Similarly, another assassin, Ankit Sersa, is hopelessly addicted to ‘chitta’, a white-powdered opiate and heroin alternative popular in Punjab. Singh deftly weaves Sersa’s story with the chitta epidemic at large, showing us patterns that speak to the very origins of criminality. All of these gun-toting men that we meet during the course of Who Killed Moosewala have one thing in common — in philosophical terms, they represent a ‘crisis of masculinity’. Lawrence Bishnoi, the mastermind of the murder and one of the most infamous gangsters in North India, is himself a prime example of this. See how carefully Singh describes his wrestler’s lifestyle and ‘brahmachari’ attire—he often wore just the wrestler’s langot.
“His biceps and triceps, deltoids, trapezius and dorsal muscles appear well-defined over a broad wrestler’s chest. He follows a strict free-weight exercise regimen besides working out with bodyweights in the akhara. The dossiers say Lawrence is a Brahmachari who mostly wears a langot and spends up to eight hours in dhyan or meditation. Sometimes, it was said, he would sit in meditation in his cell in Tihar Jail at midnight and get up well past sunrise.”

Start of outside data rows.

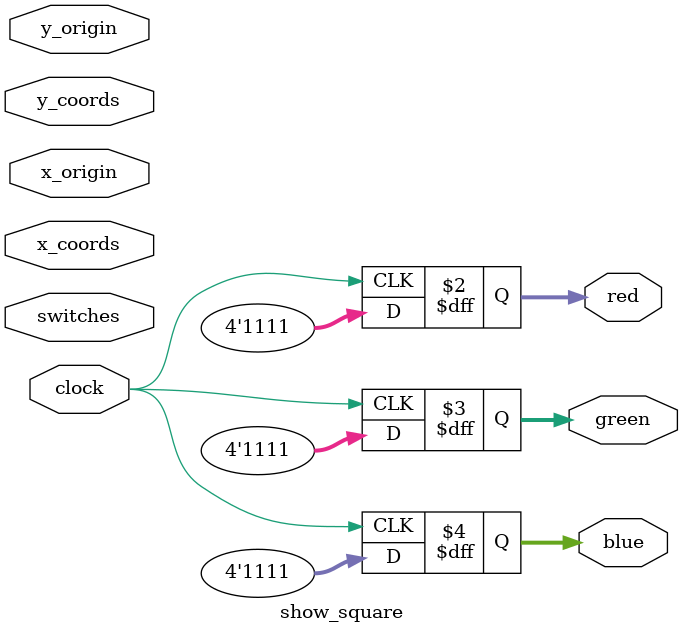
<source format=v>
module show_square(clock, switches, x_coords, y_coords, x_origin, y_origin, red, green, blue);
	input clock;
	input [17:0] switches; 
	input [9:0] x_coords;
	input [9:0] y_coords; 
	input [9:0] x_origin;
	input [9:0] y_origin;
	output reg [3:0] red;
	output reg [3:0] green;
	output reg [3:0] blue;
	
	reg [9:0] x;

	always @(posedge clock) begin
		/*x = switches[9:0];
		if (x < x_coords && x < y_coords) begin
			red = 4'b1111;
			green = 4'b1111;
			blue = 4'b1111;
		end
		else begin
			red = 4'b0000;
			green = 4'b0000;
			blue = 4'b0000;
		end
		*/
		red = 4'b1111;
		green = 4'b1111;
		blue = 4'b1111;
	end
endmodule
</source>
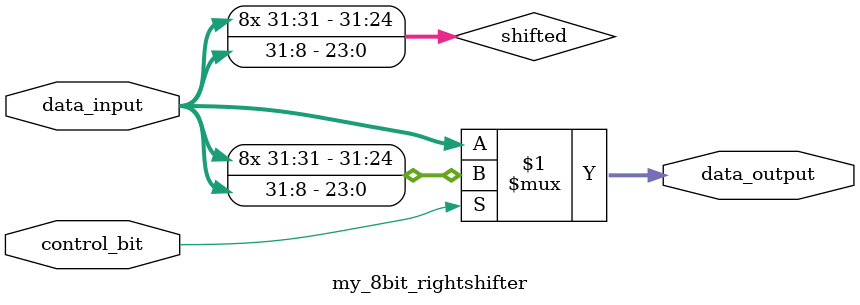
<source format=v>
module my_8bit_rightshifter(data_input, control_bit, data_output);

	input [31:0] data_input;
	input control_bit;
	
	wire [31:0] shifted;
	
	output [31:0] data_output;
	
	
	genvar k;
	generate
	for(k = 0; k < 24; k = k+1) begin: my8RightShiftLoop
		assign shifted[k] = data_input[k+8];
    end
	endgenerate
    
    genvar j;
	generate
	for(j = 24; j < 32; j = j+1) begin: my8RightShiftLoop2
		assign shifted[j] = data_input[31];
    end
	endgenerate
	
	assign data_output = control_bit ? shifted : data_input;
	
	
	
endmodule
</source>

As several anthropologists (like Joseph Alter, for example) have noted, a lot of north Indian akhara traditions are about ‘self-discipline’ through denying the body.
This portrait of ‘self-discipline’ and the idea of Bishnoi being a brahmachari — i.e., celibate — can be readily contrasted with one of his accomplices, Priyavrat Fauji, who Singh tells us, was known to “indulge in the pleasures of the flesh” (an uncharacteristically coy description by this book’s standards). Fauji was seeing four women at the same time because of his allegedly insatiable appetite in this context. By the end of the book, you realize that Bishnoi and Fauji are the extremities of a crisis-of-masculinity spectrum, wherein directionless young men feel compelled to pursue an extremely narrow idea of ‘mardaangi’.
In fact, this is precisely where Moosewala was beginning to evolve in real earnest, his lyrics and his music presenting a very different model of masculinity from his early videos. And who knows where his artistic journey would have taken him? Who Killed Moosewala could have been content with breaking down its subject’s death. Instead, it succeeds in presenting a clear-eyed, sober deconstruction of Sidhu Moosewala’s life.
Who Killed Moosewala by Jupinderjit Singh; Westland Books; Rs 499; 200 pages.